▶ [Required work]:
From the first line to the last, please reproduce the material exactly, skipping the pictures.

START Records provided

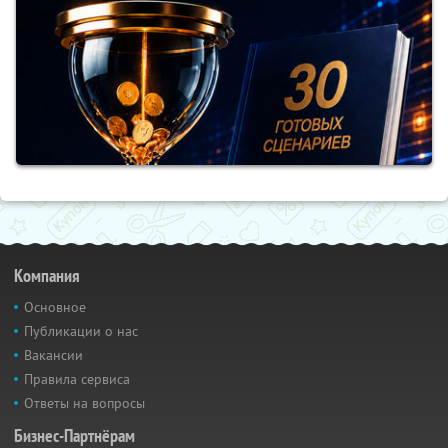
Компания
Основное
Публикации о нас
Вакансии
Правила сервиса
Ответы на вопросы
Бизнес-Партнёрам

END Records provided

▶ [Result of the exercise]:
Компания
Основное
Публикации о нас
Вакансии
Правила сервиса
Ответы на вопросы
Бизнес-Партнёрам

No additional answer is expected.